Another modification that could have far reaching effects on caregivers is changing the kind of transfer sheets. There are remarkable friction reducing devices available that can serve to reduce the amount of force required by up to 58% when performing certain patient handling tasks [71]. This reduces the amount of stress on the low back of healthcare workers as the hand force required is decreased even when the healthcare worker stays in the same posture. This can reduce fatigue and improve the work environment. There are some devices that perform better than others and some that must be doubled up to be effective, but when used as directed, these devices are effective at reducing low back force during patient handling tasks [22,58,71].

Future Research

The optimal bed height for transfers is a key topic in this genre. A systematic technique to discover ideal bed height for the lowest low back force is still lacking in the current literature. Either a standard bed height is used with no respect to the height of the healthcare worker, or a self-chosen bed height is used in all recent studies. Further insight could be gained from looking at low back force at many different bed heights and determining if there is an ideal height that balances compressive force versus shear force.

Previous biomechanical studies have focused mostly on nursing professionals, but should also include occupational therapists, physical therapists, occupational therapy assistants, and physical therapy assistants. These populations also experience high rates of musculoskeletal injury and are known to have considered leaving their respective professions due to the high risk of such injuries [4,5].

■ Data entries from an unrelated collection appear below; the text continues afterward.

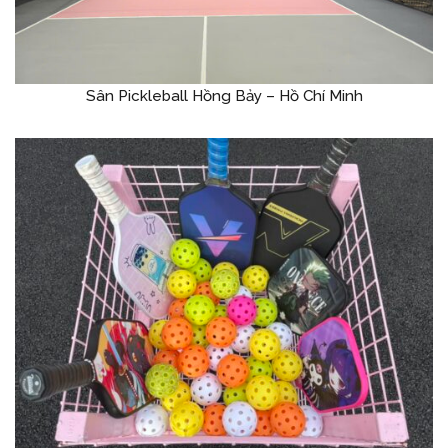
Sân Pickleball Hồng Bảy – Hồ Chí Minh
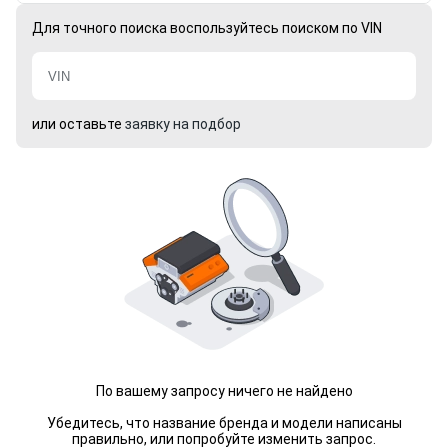
Для точного поиска воспользуйтесь поиском по VIN
или оставьте
заявку на подбор
По вашему запросу ничего не найдено
Убедитесь, что название бренда и модели написаны
правильно, или попробуйте изменить запрос.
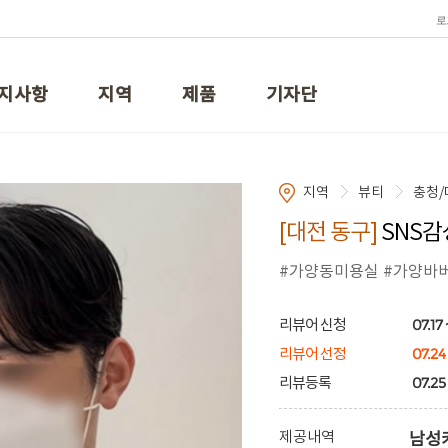
로
지사항
지역
제품
기자단
지역
뷰티
충청/
[대전 동구]
SNS감
#가양동미용실 #가양바
07.17 
리뷰어 신청
07.24
리뷰어 선정
07.25 
리뷰등록
제공내역
남성커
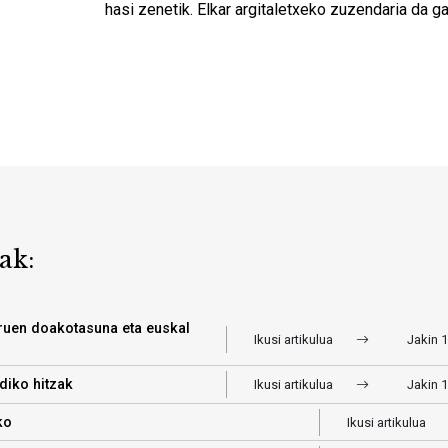
hasi zenetik. Elkar argitaletxeko zuzendaria da g
ak:
uruen doakotasuna eta euskal
Ikusi artikulua
Jakin 
diko hitzak
Ikusi artikulua
Jakin 
ko
Ikusi artikulua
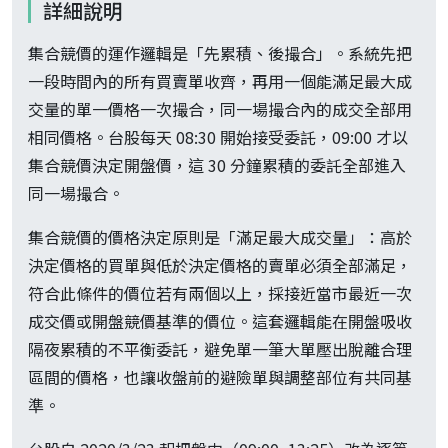
詳細說明
集合競價的運作邏輯是「先累積、後撮合」。系統先把
一段時間內的所有買賣單收齊，再用一個能滿足最大成
交量的單一價格一次撮合，同一場撮合內的成交全部用
相同價格。台股每天 08:30 開始接受委託，09:00 才以
集合競價決定開盤價，這 30 分鐘累積的委託全部進入
同一場撮合。
集合競價的價格決定原則是「滿足最大成交量」：高於
決定價格的買單與低於決定價格的賣單必須全部滿足，
符合此條件的價位若有兩個以上，採接近當市最近一次
成交價或開盤競價基準的價位。這套邏輯能在開盤吸收
隔夜累積的不平衡委託，避免單一筆大單壓出脫離合理
區間的價格，也讓收盤前的避險單與調整部位有共同基
準。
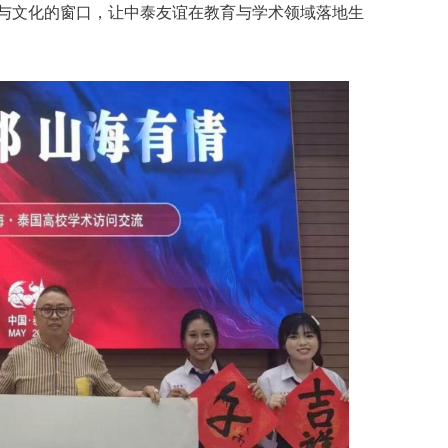
与文化的窗口，让中泰友谊在教育与学术领域落地生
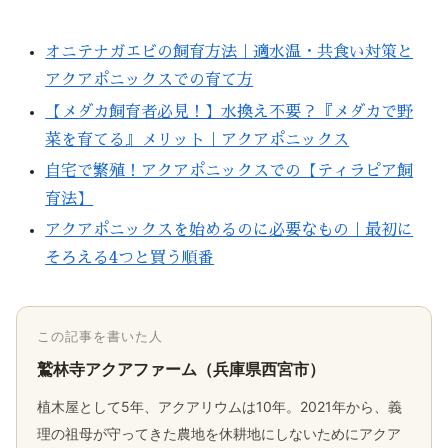
オニテナガエビの飼育方法｜適水温・共食い対策と
アクアポニックスでの育て方
【メダカ飼育者必見！】水換え不要？『メダカで野
菜を育てる』メリット｜アクアポニックス
自宅で繁殖！アクアポニックスでの【ティラピア飼
育法】
アクアポニックスを始めるのに必要なもの｜最初に
そろえる4つと買う順番
この記事を書いた人
鷲林寺アクアファーム（兵庫県西宮市）
植木屋として5年、アクアリウムは10年。2021年から、義
理の祖母が守ってきた農地を休耕地にしないためにアクア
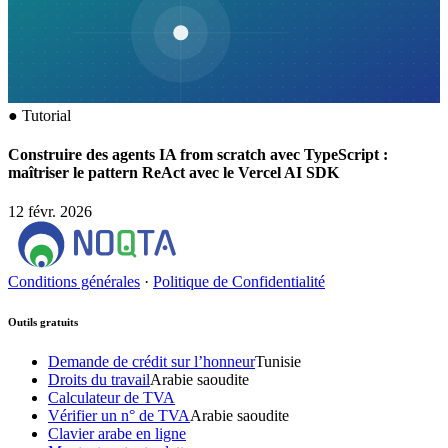
●
Tutorial
Construire des agents IA from scratch avec TypeScript :
maîtriser le pattern ReAct avec le Vercel AI SDK
12 févr. 2026
Conditions générales
·
Politique de Confidentialité
Outils gratuits
Demande de crédit sur l’honneur
Tunisie
Droits du travail
Arabie saoudite
Calculateur de TVA
Vérifier un n° de TVA
Arabie saoudite
Clavier arabe en ligne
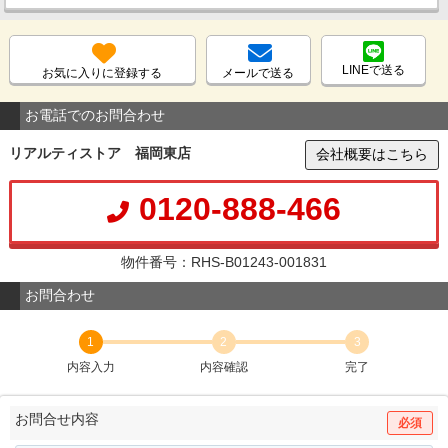
LINEで送る
お気に入りに登録する
メールで送る
お電話でのお問合わせ
リアルティストア 福岡東店
会社概要はこちら
0120-888-466
物件番号：RHS-B01243-001831
お問合わせ
1
2
3
内容入力
内容確認
完了
お問合せ内容
必須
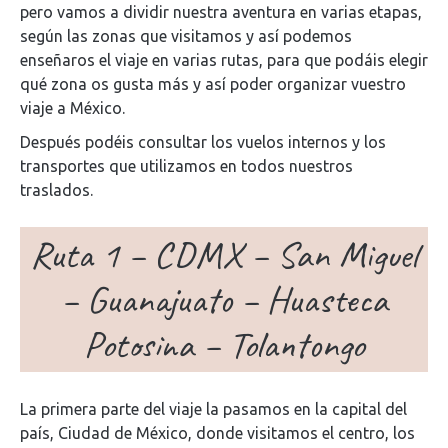
pero vamos a dividir nuestra aventura en varias etapas,
según las zonas que visitamos y así podemos
enseñaros el viaje en varias rutas, para que podáis elegir
qué zona os gusta más y así poder organizar vuestro
viaje a México.
Después podéis consultar los vuelos internos y los
transportes que utilizamos en todos nuestros
traslados.
Ruta 1 – CDMX – San Miguel
– Guanajuato – Huasteca
Potosina – Tolantongo
La primera parte del viaje la pasamos en la capital del
país, Ciudad de México, donde visitamos el centro, los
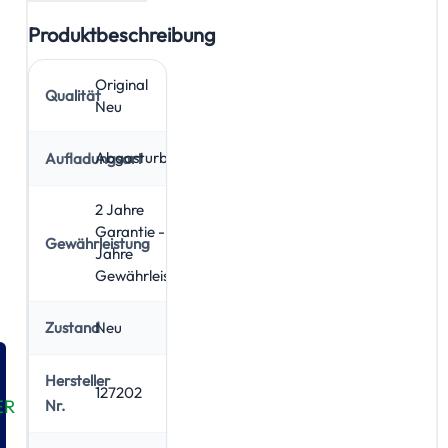
Produktbeschreibung
Original
Qualität
Neu
Abgasturbolader
Aufladungsart
2 Jahre
Garantie - 5
Gewährleistung
Jahre
Gewährleistung
Neu
Zustand
Hersteller
127202
ER
Nr.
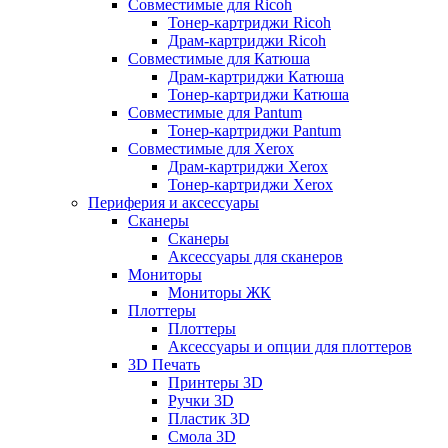
Совместимые для Ricoh
Тонер-картриджи Ricoh
Драм-картриджи Ricoh
Совместимые для Катюша
Драм-картриджи Катюша
Тонер-картриджи Катюша
Совместимые для Pantum
Тонер-картриджи Pantum
Совместимые для Xerox
Драм-картриджи Xerox
Тонер-картриджи Xerox
Периферия и аксессуары
Сканеры
Сканеры
Аксессуары для сканеров
Мониторы
Мониторы ЖК
Плоттеры
Плоттеры
Аксессуары и опции для плоттеров
3D Печать
Принтеры 3D
Ручки 3D
Пластик 3D
Смола 3D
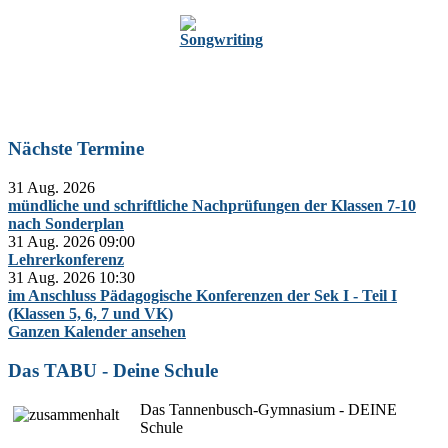
Zur Oberstufe
Nächste Termine
31 Aug. 2026
mündliche und schriftliche Nachprüfungen der Klassen 7-10
nach Sonderplan
31 Aug. 2026
09:00
Lehrerkonferenz
31 Aug. 2026
10:30
im Anschluss Pädagogische Konferenzen der Sek I - Teil I
(Klassen 5, 6, 7 und VK)
Ganzen Kalender ansehen
Das TABU - Deine Schule
Das Tannenbusch-Gymnasium - DEINE
Schule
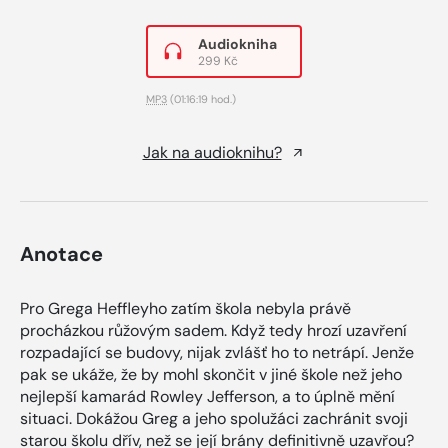
Audiokniha
299 Kč
MP3
(01:16:19 hod.)
Jak na audioknihu?
Anotace
Pro Grega Heffleyho zatím škola nebyla právě
procházkou růžovým sadem. Když tedy hrozí uzavření
rozpadající se budovy, nijak zvlášť ho to netrápí. Jenže
pak se ukáže, že by mohl skončit v jiné škole než jeho
nejlepší kamarád Rowley Jefferson, a to úplně mění
situaci. Dokážou Greg a jeho spolužáci zachránit svoji
starou školu dřív, než se její brány definitivně uzavřou?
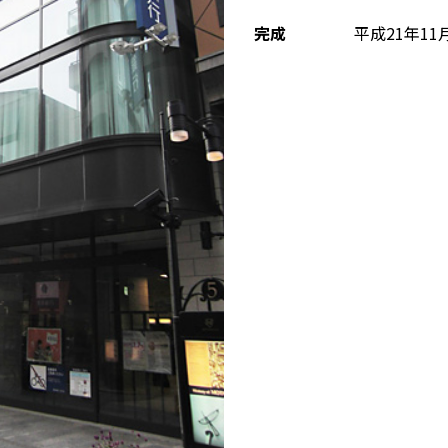
完成
平成21年11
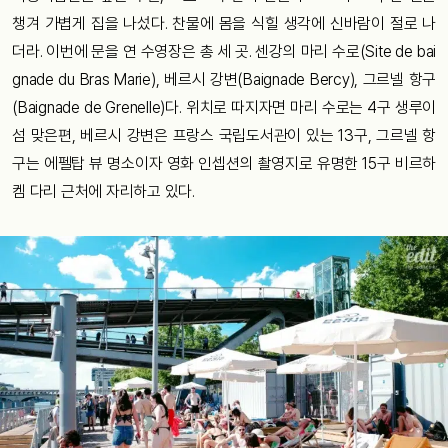
챙겨 가볍게 집을 나섰다. 찬물에 몸을 식힐 생각에 신바람이 절로 나
더라. 이번에 문을 연 수영장은 총 세 곳. 센강의 마리 수로(Site de bai
gnade du Bras Marie), 베르시 강변(Baignade Bercy), 그르넬 항구
(Baignade de Grenelle)다. 위치로 따지자면 마리 수로는 4구 생루이
섬 맞은편, 베르시 강변은 프랑스 국립도서관이 있는 13구, 그르넬 항
구는 에펠탑 뷰 명소이자 영화 인셉션의 촬영지로 유명한 15구 비르하
켐 다리 근처에 자리하고 있다.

Low back muscles in healthcare workers also have much to be discovered, particularly the multifidus. Symmetry, atrophy, and activation of the multifidus can be a factor in low back pain which can affect healthcare workers in a significant way. Imaging and EMG studies should be completed that focus on the multifidus in a population of healthcare workers to determine if these muscles are a factor in low back pain with this population in particular. If they are, follow up studies should be completed which look at rehabilitating these muscles in healthcare workers to observe what happens to them and to low back pain over time. If targeting the multifidus for rehab programs is successful at reducing the amount of low back pain in healthcare workers that could be a real breakthrough at reducing the amount of on the job injuries for this population.

Reducing the hand force is another intervention that needs to be improved. Friction reducing materials that are commonly used in healthcare settings do not consistently reduce the amount of hand force to below the recommended 35 pounds for lifting tasks. Other more effective friction-reducing materials should be studied in the laboratory and in hospital and skilled nursing settings in order to gauge the effectiveness of the materials and the utilization in real life settings.

Conclusions

With all the information available regarding patient handling it can be daunting to try to take in. This review summed much of the available literature for easy access to the savvy healthcare professional.

There is ample evidence to show the risk healthcare workers take on a daily basis when performing patient handling tasks. The risks include damage to the IVD, atrophic multifidus, improper activation of low back muscles, and poor biomechanics.

These risks can be reduced by global and individual modification of specific risk factors. It is important that healthcare workers utilize the materials available to them for patient handling tasks including using friction-reducing materials and appropriate bed heights. There are new materials and equipment coming out frequently that can further reduce the risk to healthcare workers if utilized correctly and consistently. However, even with these technologies healthcare workers are at risk.

Healthcare workers need to exercise caution when deciding when and how to manually handle patients and modify environmental risk factors as much as they can in order to prevent musculoskeletal injury.